PROVIDED RECORDS section start

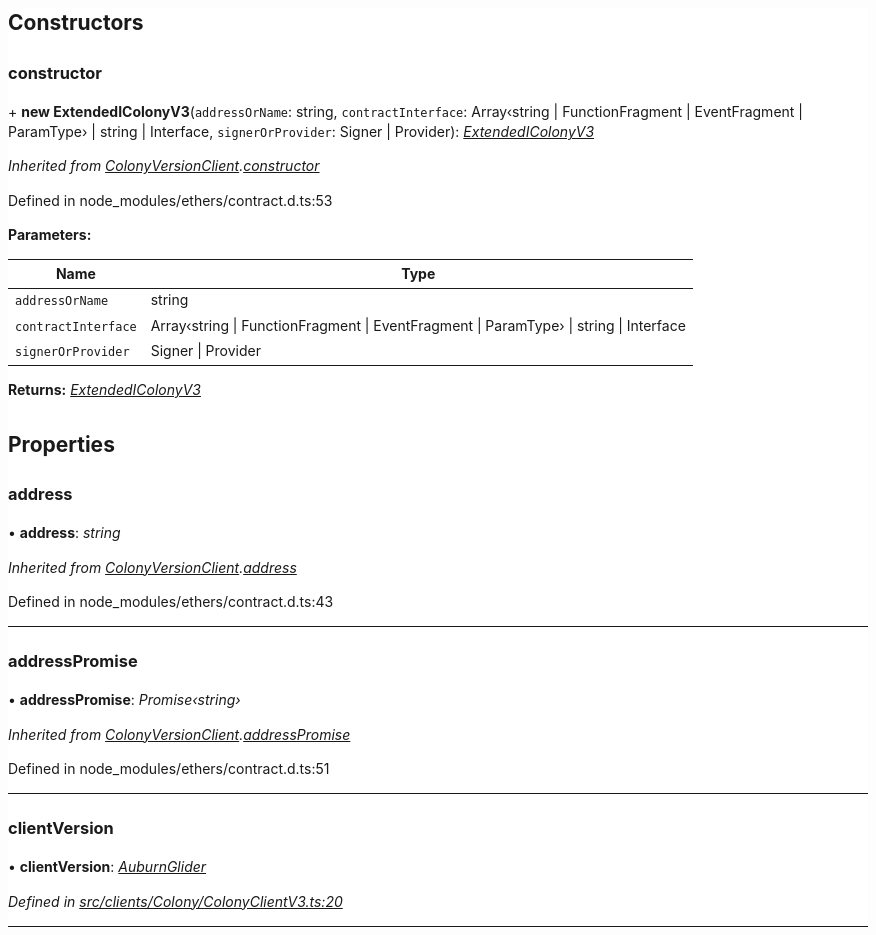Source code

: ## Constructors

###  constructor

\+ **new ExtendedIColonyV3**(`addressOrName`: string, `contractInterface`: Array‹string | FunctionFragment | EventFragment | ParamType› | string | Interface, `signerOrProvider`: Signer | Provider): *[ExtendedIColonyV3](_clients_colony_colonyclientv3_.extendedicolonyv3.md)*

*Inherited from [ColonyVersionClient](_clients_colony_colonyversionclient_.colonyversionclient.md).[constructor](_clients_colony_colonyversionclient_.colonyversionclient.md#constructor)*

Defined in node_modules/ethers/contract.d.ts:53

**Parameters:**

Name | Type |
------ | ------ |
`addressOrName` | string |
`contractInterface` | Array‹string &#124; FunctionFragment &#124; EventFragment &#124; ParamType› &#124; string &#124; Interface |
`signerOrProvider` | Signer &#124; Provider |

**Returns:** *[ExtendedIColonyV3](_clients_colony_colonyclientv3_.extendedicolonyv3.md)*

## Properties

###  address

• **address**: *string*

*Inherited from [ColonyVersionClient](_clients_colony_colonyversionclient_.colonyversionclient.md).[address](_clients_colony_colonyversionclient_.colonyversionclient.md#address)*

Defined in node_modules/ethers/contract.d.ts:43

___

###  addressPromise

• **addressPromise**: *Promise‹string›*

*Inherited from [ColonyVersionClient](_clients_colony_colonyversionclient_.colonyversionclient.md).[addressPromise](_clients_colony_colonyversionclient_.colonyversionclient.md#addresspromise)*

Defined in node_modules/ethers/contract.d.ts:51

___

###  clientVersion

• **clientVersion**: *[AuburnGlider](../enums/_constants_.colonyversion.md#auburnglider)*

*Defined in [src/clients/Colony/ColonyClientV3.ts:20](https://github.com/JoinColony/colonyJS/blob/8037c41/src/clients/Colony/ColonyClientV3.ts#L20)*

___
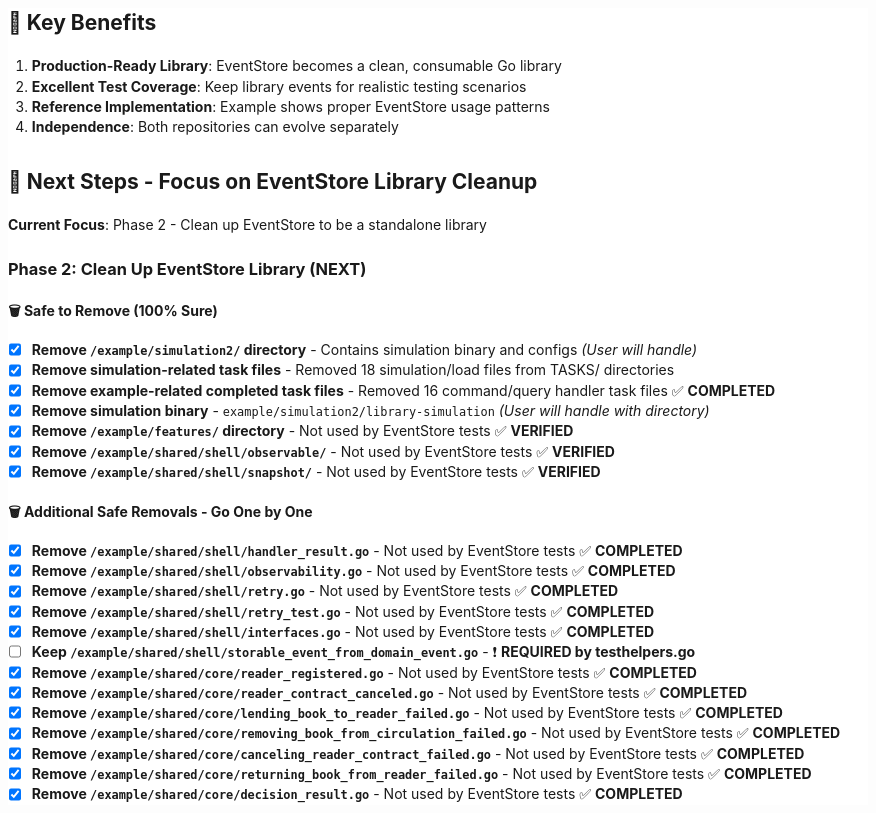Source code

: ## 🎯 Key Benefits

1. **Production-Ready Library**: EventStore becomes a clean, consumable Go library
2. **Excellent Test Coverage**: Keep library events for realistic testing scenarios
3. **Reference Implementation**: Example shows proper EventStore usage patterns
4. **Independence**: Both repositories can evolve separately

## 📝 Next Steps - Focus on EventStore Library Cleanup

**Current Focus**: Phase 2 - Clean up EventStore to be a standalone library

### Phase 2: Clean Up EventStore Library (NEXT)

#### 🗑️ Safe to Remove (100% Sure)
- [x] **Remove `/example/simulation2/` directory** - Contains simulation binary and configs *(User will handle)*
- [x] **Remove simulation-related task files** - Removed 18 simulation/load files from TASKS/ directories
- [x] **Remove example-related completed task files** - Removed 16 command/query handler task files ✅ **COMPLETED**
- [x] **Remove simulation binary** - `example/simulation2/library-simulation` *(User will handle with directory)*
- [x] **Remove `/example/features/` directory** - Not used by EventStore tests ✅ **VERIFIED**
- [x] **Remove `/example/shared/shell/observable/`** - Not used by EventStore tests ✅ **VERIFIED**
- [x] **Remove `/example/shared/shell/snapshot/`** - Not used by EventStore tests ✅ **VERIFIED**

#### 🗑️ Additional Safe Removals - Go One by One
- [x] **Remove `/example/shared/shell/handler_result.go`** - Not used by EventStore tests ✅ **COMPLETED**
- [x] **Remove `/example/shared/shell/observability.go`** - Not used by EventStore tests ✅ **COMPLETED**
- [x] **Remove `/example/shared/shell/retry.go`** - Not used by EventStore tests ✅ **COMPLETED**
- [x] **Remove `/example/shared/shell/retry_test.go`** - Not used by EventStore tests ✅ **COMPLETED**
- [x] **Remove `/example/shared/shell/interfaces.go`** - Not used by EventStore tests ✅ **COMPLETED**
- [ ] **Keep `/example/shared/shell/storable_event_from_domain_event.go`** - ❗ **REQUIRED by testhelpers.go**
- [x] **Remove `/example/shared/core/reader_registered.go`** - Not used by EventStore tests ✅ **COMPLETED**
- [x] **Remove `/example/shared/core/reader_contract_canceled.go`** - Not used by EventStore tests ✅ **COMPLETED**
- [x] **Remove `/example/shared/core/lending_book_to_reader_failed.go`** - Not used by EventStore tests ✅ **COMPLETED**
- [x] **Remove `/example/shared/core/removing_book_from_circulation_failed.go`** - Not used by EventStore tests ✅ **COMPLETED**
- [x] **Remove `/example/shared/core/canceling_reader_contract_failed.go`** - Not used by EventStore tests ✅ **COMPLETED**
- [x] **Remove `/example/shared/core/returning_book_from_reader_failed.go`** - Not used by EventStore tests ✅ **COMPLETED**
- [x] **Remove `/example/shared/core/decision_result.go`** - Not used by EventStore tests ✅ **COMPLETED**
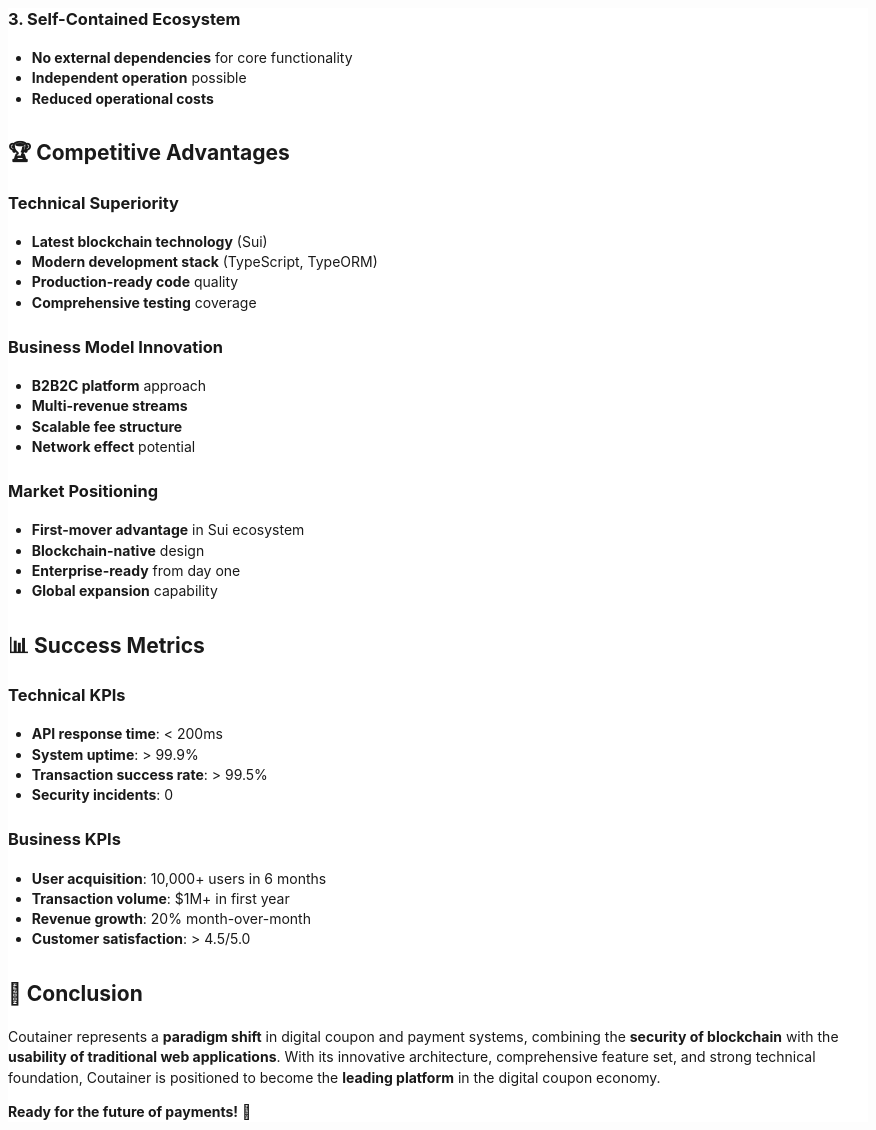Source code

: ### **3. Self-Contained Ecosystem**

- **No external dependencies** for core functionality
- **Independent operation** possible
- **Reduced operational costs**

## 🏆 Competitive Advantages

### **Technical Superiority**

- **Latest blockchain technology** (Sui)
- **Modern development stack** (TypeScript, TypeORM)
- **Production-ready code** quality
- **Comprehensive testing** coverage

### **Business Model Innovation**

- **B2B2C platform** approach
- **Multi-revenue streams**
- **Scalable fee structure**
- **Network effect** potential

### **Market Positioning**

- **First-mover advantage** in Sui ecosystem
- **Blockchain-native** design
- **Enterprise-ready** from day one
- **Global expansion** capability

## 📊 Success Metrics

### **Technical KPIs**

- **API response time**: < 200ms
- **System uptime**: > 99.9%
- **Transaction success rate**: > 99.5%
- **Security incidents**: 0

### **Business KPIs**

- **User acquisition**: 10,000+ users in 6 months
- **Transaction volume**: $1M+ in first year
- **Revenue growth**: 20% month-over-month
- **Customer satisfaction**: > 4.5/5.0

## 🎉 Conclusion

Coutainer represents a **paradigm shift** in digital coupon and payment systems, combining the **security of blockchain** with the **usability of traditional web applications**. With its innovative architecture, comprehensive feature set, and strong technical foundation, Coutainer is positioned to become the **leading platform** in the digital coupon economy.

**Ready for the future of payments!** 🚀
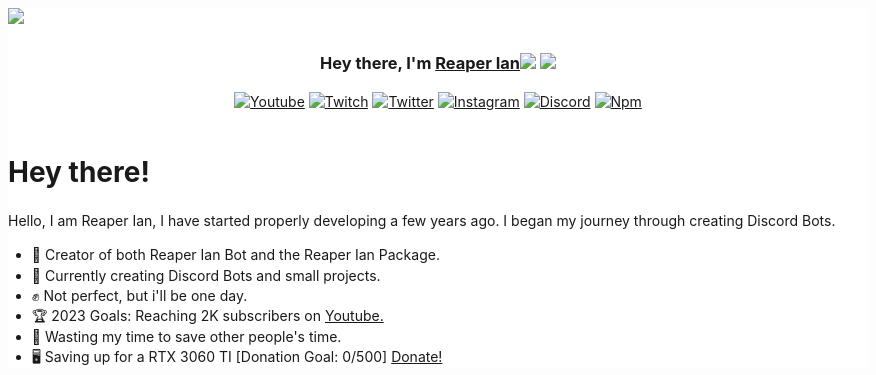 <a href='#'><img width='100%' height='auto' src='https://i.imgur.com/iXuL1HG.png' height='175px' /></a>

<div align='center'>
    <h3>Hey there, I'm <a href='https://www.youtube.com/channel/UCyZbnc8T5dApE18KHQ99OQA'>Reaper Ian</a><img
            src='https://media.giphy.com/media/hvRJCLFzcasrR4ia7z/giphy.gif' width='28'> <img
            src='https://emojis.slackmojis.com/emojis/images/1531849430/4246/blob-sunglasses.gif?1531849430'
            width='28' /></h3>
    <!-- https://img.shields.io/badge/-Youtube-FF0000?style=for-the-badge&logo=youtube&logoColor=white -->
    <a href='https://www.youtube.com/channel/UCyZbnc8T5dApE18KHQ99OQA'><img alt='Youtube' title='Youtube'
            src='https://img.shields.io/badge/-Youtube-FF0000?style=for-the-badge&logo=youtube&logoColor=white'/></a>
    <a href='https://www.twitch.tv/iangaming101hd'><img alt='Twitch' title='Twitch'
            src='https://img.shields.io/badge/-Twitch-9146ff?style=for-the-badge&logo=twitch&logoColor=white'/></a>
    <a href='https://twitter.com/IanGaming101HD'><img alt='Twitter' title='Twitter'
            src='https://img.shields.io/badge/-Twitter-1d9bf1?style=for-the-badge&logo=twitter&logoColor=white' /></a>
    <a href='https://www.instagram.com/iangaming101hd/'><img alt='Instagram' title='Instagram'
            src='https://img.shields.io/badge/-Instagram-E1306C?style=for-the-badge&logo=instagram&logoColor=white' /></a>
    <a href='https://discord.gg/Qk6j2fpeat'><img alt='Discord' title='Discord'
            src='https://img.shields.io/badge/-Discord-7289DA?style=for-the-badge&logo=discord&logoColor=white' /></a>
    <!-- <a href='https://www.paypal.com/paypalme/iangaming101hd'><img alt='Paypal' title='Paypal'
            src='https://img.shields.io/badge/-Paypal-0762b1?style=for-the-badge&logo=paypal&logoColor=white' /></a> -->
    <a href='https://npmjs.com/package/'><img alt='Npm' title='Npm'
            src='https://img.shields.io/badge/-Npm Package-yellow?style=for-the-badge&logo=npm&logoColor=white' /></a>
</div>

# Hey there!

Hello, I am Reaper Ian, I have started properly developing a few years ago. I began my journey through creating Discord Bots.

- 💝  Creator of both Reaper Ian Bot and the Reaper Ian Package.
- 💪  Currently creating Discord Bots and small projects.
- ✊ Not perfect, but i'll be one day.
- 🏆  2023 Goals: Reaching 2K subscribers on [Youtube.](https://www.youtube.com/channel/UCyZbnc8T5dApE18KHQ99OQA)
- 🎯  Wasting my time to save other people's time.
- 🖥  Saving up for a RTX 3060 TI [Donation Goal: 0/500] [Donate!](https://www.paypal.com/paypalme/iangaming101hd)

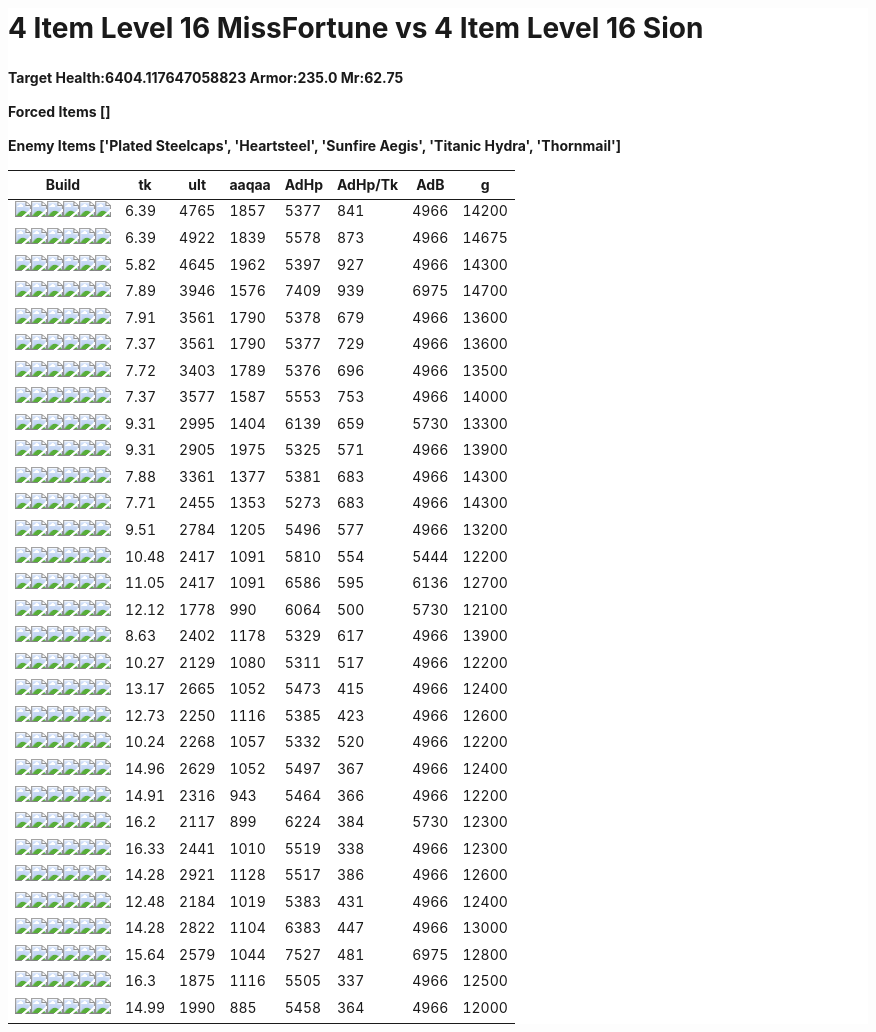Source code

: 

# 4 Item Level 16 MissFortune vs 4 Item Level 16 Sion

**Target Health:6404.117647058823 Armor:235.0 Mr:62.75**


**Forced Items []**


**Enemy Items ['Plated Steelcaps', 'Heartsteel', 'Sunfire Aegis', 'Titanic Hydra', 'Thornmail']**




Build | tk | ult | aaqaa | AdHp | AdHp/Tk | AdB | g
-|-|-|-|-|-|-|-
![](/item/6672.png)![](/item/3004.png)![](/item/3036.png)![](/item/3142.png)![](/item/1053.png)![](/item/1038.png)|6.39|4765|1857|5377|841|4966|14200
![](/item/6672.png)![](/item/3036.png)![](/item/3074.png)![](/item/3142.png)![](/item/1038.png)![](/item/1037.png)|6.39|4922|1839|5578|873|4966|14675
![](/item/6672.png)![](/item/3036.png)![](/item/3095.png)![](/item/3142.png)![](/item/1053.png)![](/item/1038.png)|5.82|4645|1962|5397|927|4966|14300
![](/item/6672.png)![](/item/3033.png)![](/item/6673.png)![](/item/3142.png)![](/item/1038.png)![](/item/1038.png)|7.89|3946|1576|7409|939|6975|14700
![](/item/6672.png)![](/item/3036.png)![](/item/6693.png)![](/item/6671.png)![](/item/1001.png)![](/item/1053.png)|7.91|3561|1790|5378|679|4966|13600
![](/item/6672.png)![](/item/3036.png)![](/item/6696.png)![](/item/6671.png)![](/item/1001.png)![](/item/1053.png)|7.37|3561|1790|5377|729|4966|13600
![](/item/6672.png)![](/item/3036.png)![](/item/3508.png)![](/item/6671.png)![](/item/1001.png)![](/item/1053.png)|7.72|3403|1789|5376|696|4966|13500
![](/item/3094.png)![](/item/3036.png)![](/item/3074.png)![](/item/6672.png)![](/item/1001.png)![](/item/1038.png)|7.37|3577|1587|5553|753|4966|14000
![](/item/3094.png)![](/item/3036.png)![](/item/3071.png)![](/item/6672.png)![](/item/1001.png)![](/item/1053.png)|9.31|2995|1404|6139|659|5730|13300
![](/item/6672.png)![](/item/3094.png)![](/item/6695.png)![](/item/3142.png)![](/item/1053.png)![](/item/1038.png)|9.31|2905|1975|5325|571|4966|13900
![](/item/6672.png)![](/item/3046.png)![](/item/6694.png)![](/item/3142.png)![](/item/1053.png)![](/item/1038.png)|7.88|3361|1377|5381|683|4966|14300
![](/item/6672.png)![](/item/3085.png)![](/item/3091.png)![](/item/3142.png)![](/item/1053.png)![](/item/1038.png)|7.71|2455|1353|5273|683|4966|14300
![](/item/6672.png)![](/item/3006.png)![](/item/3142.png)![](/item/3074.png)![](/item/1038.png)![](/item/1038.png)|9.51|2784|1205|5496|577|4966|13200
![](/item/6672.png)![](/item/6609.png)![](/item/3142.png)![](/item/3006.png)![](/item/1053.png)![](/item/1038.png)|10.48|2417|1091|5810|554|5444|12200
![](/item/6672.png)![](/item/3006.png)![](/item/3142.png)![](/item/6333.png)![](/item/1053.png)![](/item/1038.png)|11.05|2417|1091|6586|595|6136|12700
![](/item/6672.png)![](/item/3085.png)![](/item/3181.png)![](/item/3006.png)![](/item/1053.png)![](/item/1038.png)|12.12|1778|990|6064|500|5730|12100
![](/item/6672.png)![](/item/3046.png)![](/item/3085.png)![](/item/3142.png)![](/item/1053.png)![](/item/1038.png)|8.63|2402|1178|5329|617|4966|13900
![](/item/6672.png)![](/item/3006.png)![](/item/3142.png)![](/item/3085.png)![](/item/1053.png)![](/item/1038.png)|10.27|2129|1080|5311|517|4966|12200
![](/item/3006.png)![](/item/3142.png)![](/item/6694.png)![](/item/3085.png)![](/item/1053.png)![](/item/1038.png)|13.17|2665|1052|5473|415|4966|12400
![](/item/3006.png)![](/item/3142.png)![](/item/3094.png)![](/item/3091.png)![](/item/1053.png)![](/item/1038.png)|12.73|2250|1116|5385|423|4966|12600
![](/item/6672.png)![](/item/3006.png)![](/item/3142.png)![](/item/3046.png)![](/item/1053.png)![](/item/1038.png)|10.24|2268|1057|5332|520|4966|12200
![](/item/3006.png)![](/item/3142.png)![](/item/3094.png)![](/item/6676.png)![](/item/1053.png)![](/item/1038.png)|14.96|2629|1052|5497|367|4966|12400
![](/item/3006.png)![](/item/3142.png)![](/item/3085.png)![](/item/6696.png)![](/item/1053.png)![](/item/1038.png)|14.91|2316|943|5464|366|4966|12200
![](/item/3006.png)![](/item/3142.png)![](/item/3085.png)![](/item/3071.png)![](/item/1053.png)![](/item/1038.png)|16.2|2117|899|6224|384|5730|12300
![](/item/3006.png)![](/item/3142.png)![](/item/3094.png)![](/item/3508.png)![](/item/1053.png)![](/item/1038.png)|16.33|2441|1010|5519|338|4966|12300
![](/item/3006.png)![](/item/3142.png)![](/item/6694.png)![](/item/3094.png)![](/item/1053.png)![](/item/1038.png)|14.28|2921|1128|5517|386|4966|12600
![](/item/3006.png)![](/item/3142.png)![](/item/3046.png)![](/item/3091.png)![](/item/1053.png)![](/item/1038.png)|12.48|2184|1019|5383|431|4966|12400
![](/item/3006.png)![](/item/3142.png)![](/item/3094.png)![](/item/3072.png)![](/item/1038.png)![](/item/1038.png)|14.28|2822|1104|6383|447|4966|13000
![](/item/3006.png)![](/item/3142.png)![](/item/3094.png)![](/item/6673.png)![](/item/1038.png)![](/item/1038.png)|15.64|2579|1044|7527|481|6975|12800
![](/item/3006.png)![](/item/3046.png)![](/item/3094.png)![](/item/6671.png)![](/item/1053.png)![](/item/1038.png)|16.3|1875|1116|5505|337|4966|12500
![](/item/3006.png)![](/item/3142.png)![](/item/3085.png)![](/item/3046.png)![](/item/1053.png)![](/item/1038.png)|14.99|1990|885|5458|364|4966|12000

PROVIDED RECORDS section end

WHAT IS EXPECTED:
Exactly as they stand, set down the lines from the start of the material through the line with "Signer &#124; Provider |", both ends included, omitting the pictures.

SOLUTION TO THE EXERCISE:
Source code

: ## Constructors

###  constructor

\+ **new ExtendedIColonyV3**(`addressOrName`: string, `contractInterface`: Array‹string | FunctionFragment | EventFragment | ParamType› | string | Interface, `signerOrProvider`: Signer | Provider): *[ExtendedIColonyV3](_clients_colony_colonyclientv3_.extendedicolonyv3.md)*

*Inherited from [ColonyVersionClient](_clients_colony_colonyversionclient_.colonyversionclient.md).[constructor](_clients_colony_colonyversionclient_.colonyversionclient.md#constructor)*

Defined in node_modules/ethers/contract.d.ts:53

**Parameters:**

Name | Type |
------ | ------ |
`addressOrName` | string |
`contractInterface` | Array‹string &#124; FunctionFragment &#124; EventFragment &#124; ParamType› &#124; string &#124; Interface |
`signerOrProvider` | Signer &#124; Provider |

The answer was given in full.